We are an educational institution. There are many things we don’t do and can’t do. We had to ponder the question, how does a university help its larger metropolitan community address the issue of race relations? What can it do that is appropriate to a university? We concluded that one of the things we could probably do better than anyone else was provide good information and then encourage and facilitate deliberation and discussion of the issue.

A survey is a simple but powerful tool for those who will use it.

A survey of community attitudes provides a community mirror . It will enable us to see ourselves, our differences and our similarities more clearly.

It is hard to deny the truth about yourself when you are looking at a mirror. A well-done survey is a good mirror. It is a mirror that will disclose both good news and bad news.

An annual survey will also allow us to keep score. After a few years we will have trend lines that will tell us whether we are moving and in which direction.

Although we can claim significant progress in the last half century, we should never doubt that we can lose ground , particularly if we are inattentive.

My hope is that in 7 – 10 years we will have done so well, documented by our annual surveys, that someone in the national media will do a story about how good race relations are in the heart of Arkansas.

Why Did We Invite Religious Leaders?

Why did we invite you this year? (Incidentally, we don’t know who we will invite next year and would welcome your suggestions on that or other points for next year’s release of the survey results.) But why were you first?

Racial discrimination is ultimately a matter of the heart.

Matters of the heart matter to you.

You understand that people have to face a problem to fix it and you try to help them face their problems.

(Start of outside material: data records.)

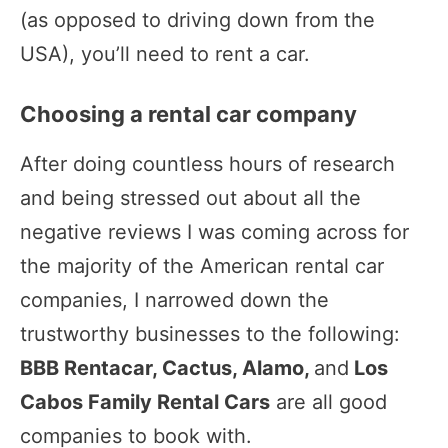
(as opposed to driving down from the
USA), you’ll need to rent a car.
Choosing a rental car company
After doing countless hours of research
and being stressed out about all the
negative reviews I was coming across for
the majority of the American rental car
companies, I narrowed down the
trustworthy businesses to the following:
BBB Rentacar, Cactus, Alamo,
and
Los
Cabos Family Rental Cars
are all good
companies to book with.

Given the work you are devoted to, day in and day out, we had a hunch that you might be the group most interested in the data and information we were going to supply.

We also had a hunch that you might use it more than anyone else.

Those of you with pulpits help set the tone, the mood, in our community. No single group of influentials in our community has the number of recurring opportunities that you do to lead on this difficult issue.

You come from a variety of situations, and I would not presume to tell you how you should do your jobs. But as you minister to your respective flocks, I hope that what we are doing here today will cause you to find a way, appropriate to your situation, to make the issue of race in our community a recurring item on your agenda.

I repeat, our community has to face it to fix it. You are well-positioned to help the community face it.and fix it.

To End on an Optimistic Note

Let me end on an optimistic note.

We are, all of us, one people. Our racial category is human. We are all made in the image of God. We ought to treat each other accordingly.

But too often we don’t, because of race. There is still much to do.

Leaders can make a better future come sooner.

I expect that we will be wrestling with this problem a good distance into the future, and that we will experience discouragement and setbacks along the way.

But when I am tempted to become discouraged on a big issue, including this one, here are the thoughts that press into my mind:

Even near the end of the 1980′s, just before it happened, I do not believe any responsible person clearly foresaw the fall of Berlin Wall, which trumpeted the end of Communism and the Cold War. Nor did anyone foresee the freeing of Nelson Mandela from prison and the peaceful transfer of power from whites to blacks in South Africa , with Mandela becoming President. These were both wonderful developments that, before they occurred, were generally viewed as dreams of those given to fantasy.

These events tell me that if together we join this most difficult and persistent issue, and if we join it in our community for the long haul .who knows, we might someday realize a sudden breakthrough followed by rapid progress. Isn’t that a wonderful thought?!

But we have to face it to fix it. So let’s look into that mirror.